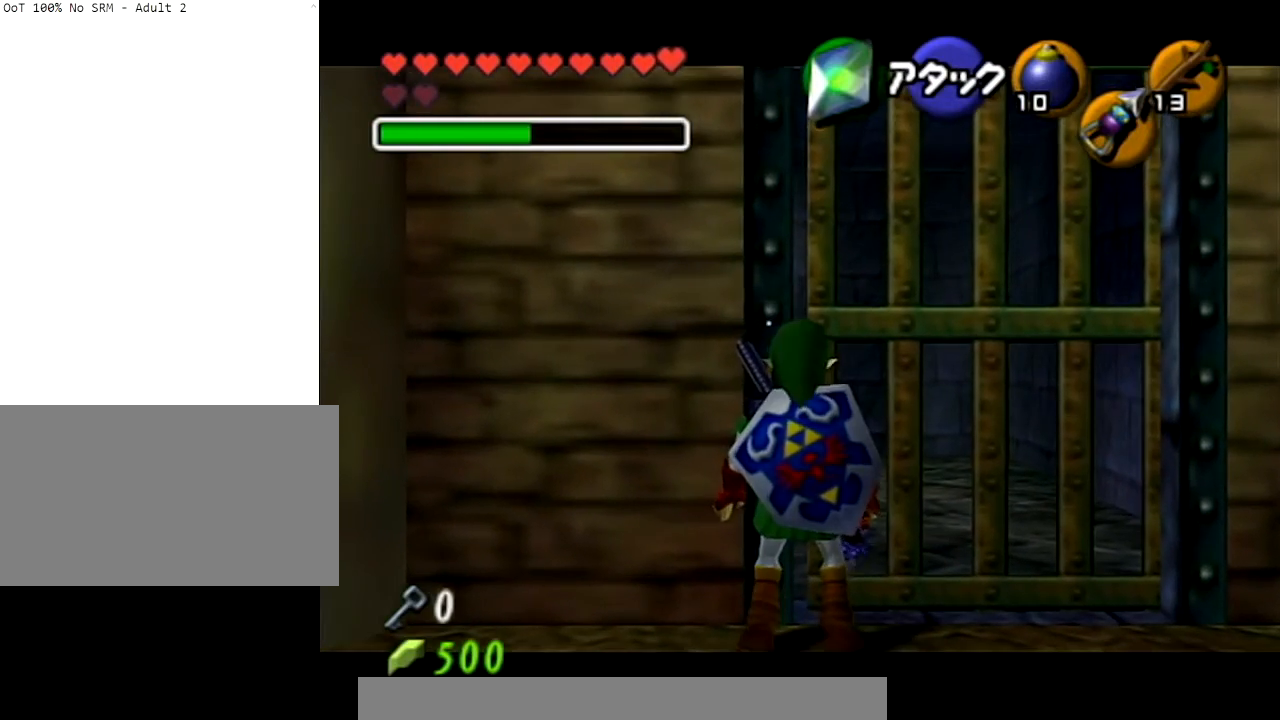
{"buttons": ["A", "L1"], "left_stick": "left", "right_stick": "center", "events": [[467, "left_stick", "left"], [500, "A", "down"]]}
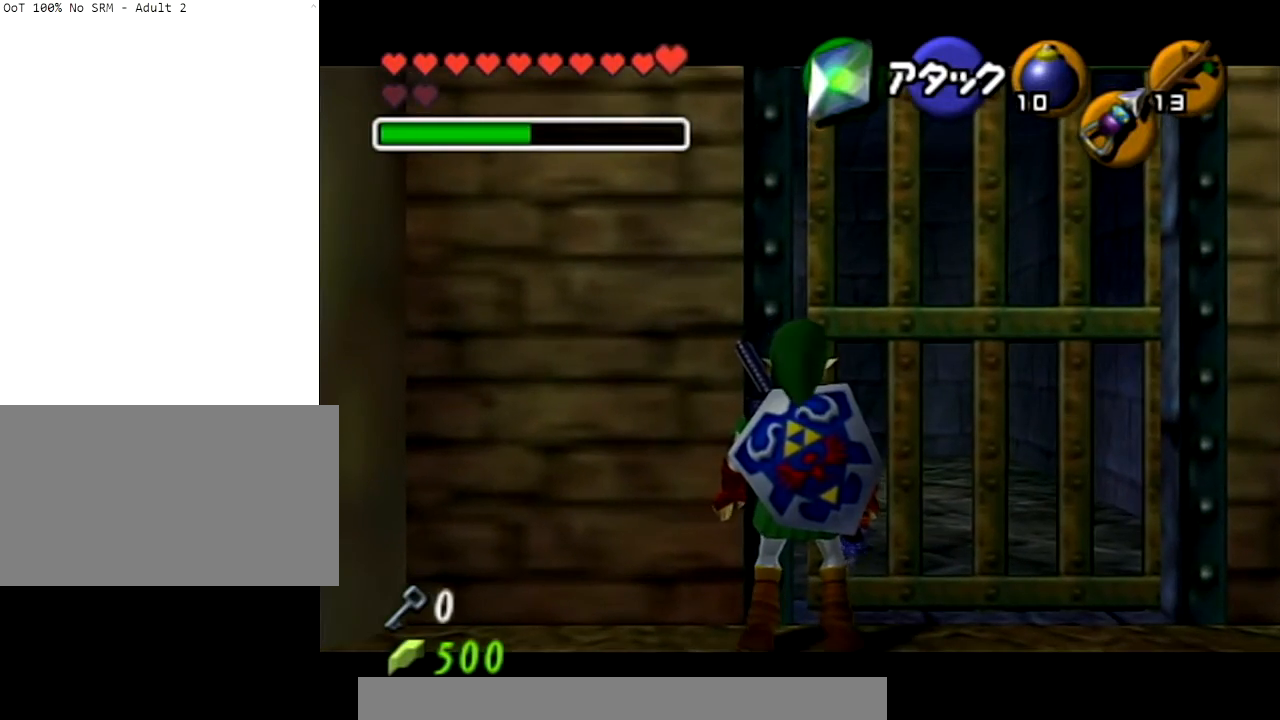
{"buttons": ["A", "L1"], "left_stick": "right", "right_stick": "center", "events": [[134, "left_stick", "center"], [167, "A", "up"], [334, "left_stick", "right"], [401, "A", "down"]]}
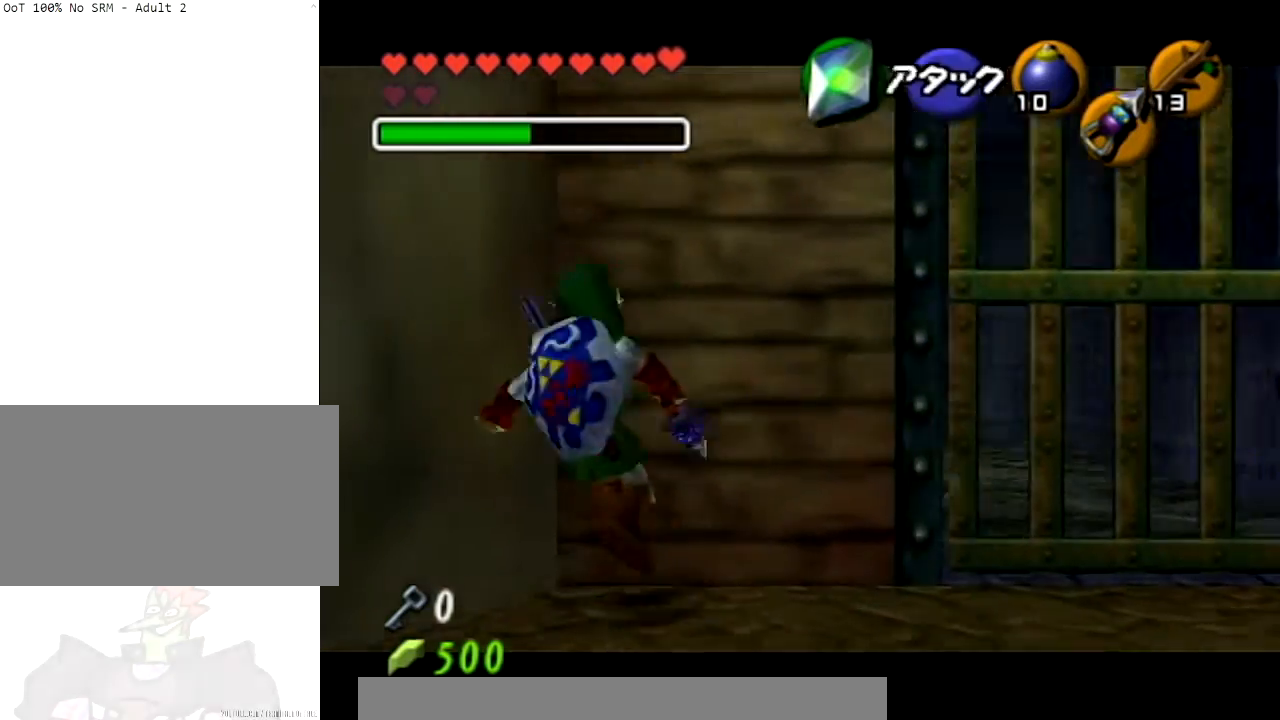
{"buttons": ["L1"], "left_stick": "center", "right_stick": "center", "events": [[66, "A", "up"], [100, "left_stick", "center"], [367, "R1", "down"], [467, "R1", "up"]]}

#### Brief:
Pictures stay out; the data above is to be returned exactly.

#### Solution to the problem:
{"buttons": ["A", "L1"], "left_stick": "left", "right_stick": "center", "events": [[467, "left_stick", "left"], [500, "A", "down"]]}
{"buttons": ["A", "L1"], "left_stick": "right", "right_stick": "center", "events": [[134, "left_stick", "center"], [167, "A", "up"], [334, "left_stick", "right"], [401, "A", "down"]]}
{"buttons": ["L1"], "left_stick": "center", "right_stick": "center", "events": [[66, "A", "up"], [100, "left_stick", "center"], [367, "R1", "down"], [467, "R1", "up"]]}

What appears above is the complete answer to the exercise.